- [TASK TO COMPLETE]: Please reproduce the listing word for word. Pictures stay out.

- [INPUT DATA]:
Start of Block

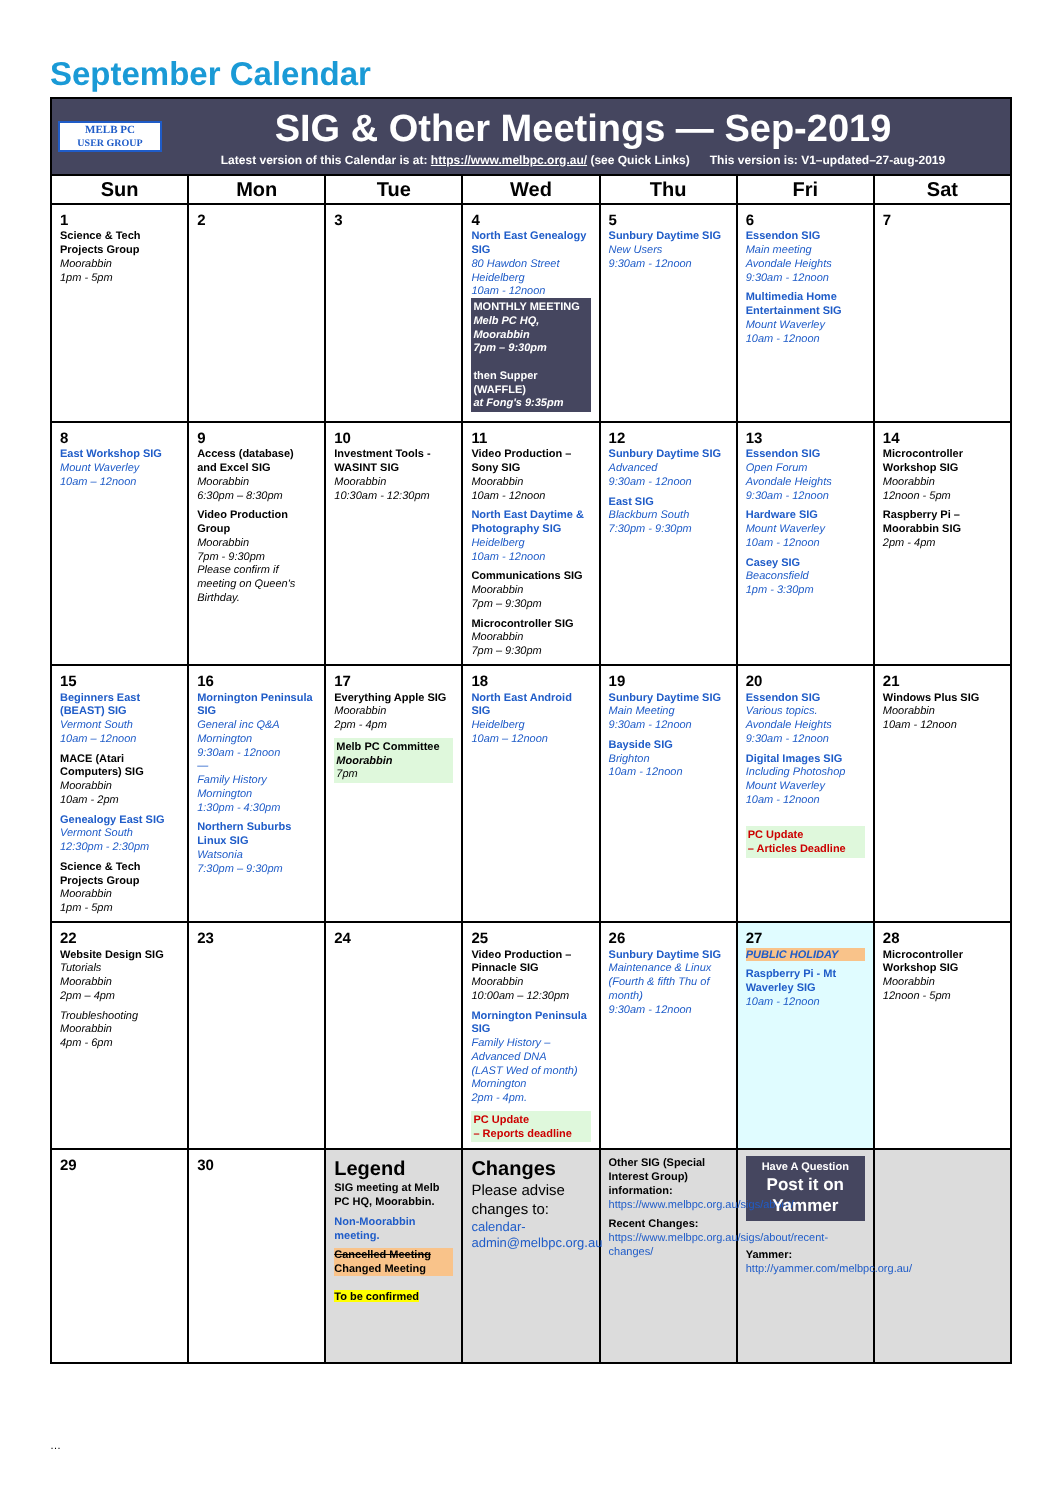September Calendar
| MELB PC USER GROUP SIG & Other Meetings — Sep-2019 Latest version of this Calendar is at: https://www.melbpc.org.au/ (see Quick Links) This version is: V1–updated–27-aug-2019 | | | | | | |
| Sun | Mon | Tue | Wed | Thu | Fri | Sat |
| 1 Science & Tech Projects Group Moorabbin 1pm - 5pm | 2 | 3 | 4 North East Genealogy SIG 80 Hawdon Street Heidelberg 10am - 12noon MONTHLY MEETING Melb PC HQ, Moorabbin 7pm – 9:30pm then Supper (WAFFLE) at Fong's 9:35pm | 5 Sunbury Daytime SIG New Users 9:30am - 12noon | 6 Essendon SIG Main meeting Avondale Heights 9:30am - 12noon Multimedia Home Entertainment SIG Mount Waverley 10am - 12noon | 7 |
| 8 East Workshop SIG Mount Waverley 10am – 12noon | 9 Access (database) and Excel SIG Moorabbin 6:30pm – 8:30pm Video Production Group Moorabbin 7pm - 9:30pm Please confirm if meeting on Queen's Birthday. | 10 Investment Tools - WASINT SIG Moorabbin 10:30am - 12:30pm | 11 Video Production – Sony SIG Moorabbin 10am - 12noon North East Daytime & Photography SIG Heidelberg 10am - 12noon Communications SIG Moorabbin 7pm – 9:30pm Microcontroller SIG Moorabbin 7pm – 9:30pm | 12 Sunbury Daytime SIG Advanced 9:30am - 12noon East SIG Blackburn South 7:30pm - 9:30pm | 13 Essendon SIG Open Forum Avondale Heights 9:30am - 12noon Hardware SIG Mount Waverley 10am - 12noon Casey SIG Beaconsfield 1pm - 3:30pm | 14 Microcontroller Workshop SIG Moorabbin 12noon - 5pm Raspberry Pi – Moorabbin SIG 2pm - 4pm |
| 15 Beginners East (BEAST) SIG Vermont South 10am – 12noon MACE (Atari Computers) SIG Moorabbin 10am - 2pm Genealogy East SIG Vermont South 12:30pm - 2:30pm Science & Tech Projects Group Moorabbin 1pm - 5pm | 16 Mornington Peninsula SIG General inc Q&A Mornington 9:30am - 12noon — Family History Mornington 1:30pm - 4:30pm Northern Suburbs Linux SIG Watsonia 7:30pm – 9:30pm | 17 Everything Apple SIG Moorabbin 2pm - 4pm Melb PC Committee Moorabbin 7pm | 18 North East Android SIG Heidelberg 10am – 12noon | 19 Sunbury Daytime SIG Main Meeting 9:30am - 12noon Bayside SIG Brighton 10am - 12noon | 20 Essendon SIG Various topics. Avondale Heights 9:30am - 12noon Digital Images SIG Including Photoshop Mount Waverley 10am - 12noon PC Update – Articles Deadline | 21 Windows Plus SIG Moorabbin 10am - 12noon |
| 22 Website Design SIG Tutorials Moorabbin 2pm – 4pm Troubleshooting Moorabbin 4pm - 6pm | 23 | 24 | 25 Video Production – Pinnacle SIG Moorabbin 10:00am – 12:30pm Mornington Peninsula SIG Family History – Advanced DNA (LAST Wed of month) Mornington 2pm - 4pm. PC Update – Reports deadline | 26 Sunbury Daytime SIG Maintenance & Linux (Fourth & fifth Thu of month) 9:30am - 12noon | 27 PUBLIC HOLIDAY Raspberry Pi - Mt Waverley SIG 10am - 12noon | 28 Microcontroller Workshop SIG Moorabbin 12noon - 5pm |
| 29 | 30 | Legend SIG meeting at Melb PC HQ, Moorabbin. Non-Moorabbin meeting. Cancelled Meeting Changed Meeting To be confirmed | Changes Please advise changes to: calendar-admin@melbpc.org.au | Other SIG (Special Interest Group) information: https://www.melbpc.org.au/sigs/about/ Recent Changes: https://www.melbpc.org.au/sigs/about/recent-changes/ | Have A Question Post it on Yammer Yammer: http://yammer.com/melbpc.org.au/ | |
…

End of Block

- [TASK RESPONSE]:
September Calendar
| MELB PC USER GROUP SIG & Other Meetings — Sep-2019 Latest version of this Calendar is at: https://www.melbpc.org.au/ (see Quick Links) This version is: V1–updated–27-aug-2019 | | | | | | |
| Sun | Mon | Tue | Wed | Thu | Fri | Sat |
| 1 Science & Tech Projects Group Moorabbin 1pm - 5pm | 2 | 3 | 4 North East Genealogy SIG 80 Hawdon Street Heidelberg 10am - 12noon MONTHLY MEETING Melb PC HQ, Moorabbin 7pm – 9:30pm then Supper (WAFFLE) at Fong's 9:35pm | 5 Sunbury Daytime SIG New Users 9:30am - 12noon | 6 Essendon SIG Main meeting Avondale Heights 9:30am - 12noon Multimedia Home Entertainment SIG Mount Waverley 10am - 12noon | 7 |
| 8 East Workshop SIG Mount Waverley 10am – 12noon | 9 Access (database) and Excel SIG Moorabbin 6:30pm – 8:30pm Video Production Group Moorabbin 7pm - 9:30pm Please confirm if meeting on Queen's Birthday. | 10 Investment Tools - WASINT SIG Moorabbin 10:30am - 12:30pm | 11 Video Production – Sony SIG Moorabbin 10am - 12noon North East Daytime & Photography SIG Heidelberg 10am - 12noon Communications SIG Moorabbin 7pm – 9:30pm Microcontroller SIG Moorabbin 7pm – 9:30pm | 12 Sunbury Daytime SIG Advanced 9:30am - 12noon East SIG Blackburn South 7:30pm - 9:30pm | 13 Essendon SIG Open Forum Avondale Heights 9:30am - 12noon Hardware SIG Mount Waverley 10am - 12noon Casey SIG Beaconsfield 1pm - 3:30pm | 14 Microcontroller Workshop SIG Moorabbin 12noon - 5pm Raspberry Pi – Moorabbin SIG 2pm - 4pm |
| 15 Beginners East (BEAST) SIG Vermont South 10am – 12noon MACE (Atari Computers) SIG Moorabbin 10am - 2pm Genealogy East SIG Vermont South 12:30pm - 2:30pm Science & Tech Projects Group Moorabbin 1pm - 5pm | 16 Mornington Peninsula SIG General inc Q&A Mornington 9:30am - 12noon — Family History Mornington 1:30pm - 4:30pm Northern Suburbs Linux SIG Watsonia 7:30pm – 9:30pm | 17 Everything Apple SIG Moorabbin 2pm - 4pm Melb PC Committee Moorabbin 7pm | 18 North East Android SIG Heidelberg 10am – 12noon | 19 Sunbury Daytime SIG Main Meeting 9:30am - 12noon Bayside SIG Brighton 10am - 12noon | 20 Essendon SIG Various topics. Avondale Heights 9:30am - 12noon Digital Images SIG Including Photoshop Mount Waverley 10am - 12noon PC Update – Articles Deadline | 21 Windows Plus SIG Moorabbin 10am - 12noon |
| 22 Website Design SIG Tutorials Moorabbin 2pm – 4pm Troubleshooting Moorabbin 4pm - 6pm | 23 | 24 | 25 Video Production – Pinnacle SIG Moorabbin 10:00am – 12:30pm Mornington Peninsula SIG Family History – Advanced DNA (LAST Wed of month) Mornington 2pm - 4pm. PC Update – Reports deadline | 26 Sunbury Daytime SIG Maintenance & Linux (Fourth & fifth Thu of month) 9:30am - 12noon | 27 PUBLIC HOLIDAY Raspberry Pi - Mt Waverley SIG 10am - 12noon | 28 Microcontroller Workshop SIG Moorabbin 12noon - 5pm |
| 29 | 30 | Legend SIG meeting at Melb PC HQ, Moorabbin. Non-Moorabbin meeting. Cancelled Meeting Changed Meeting To be confirmed | Changes Please advise changes to: calendar-admin@melbpc.org.au | Other SIG (Special Interest Group) information: https://www.melbpc.org.au/sigs/about/ Recent Changes: https://www.melbpc.org.au/sigs/about/recent-changes/ | Have A Question Post it on Yammer Yammer: http://yammer.com/melbpc.org.au/ | |
…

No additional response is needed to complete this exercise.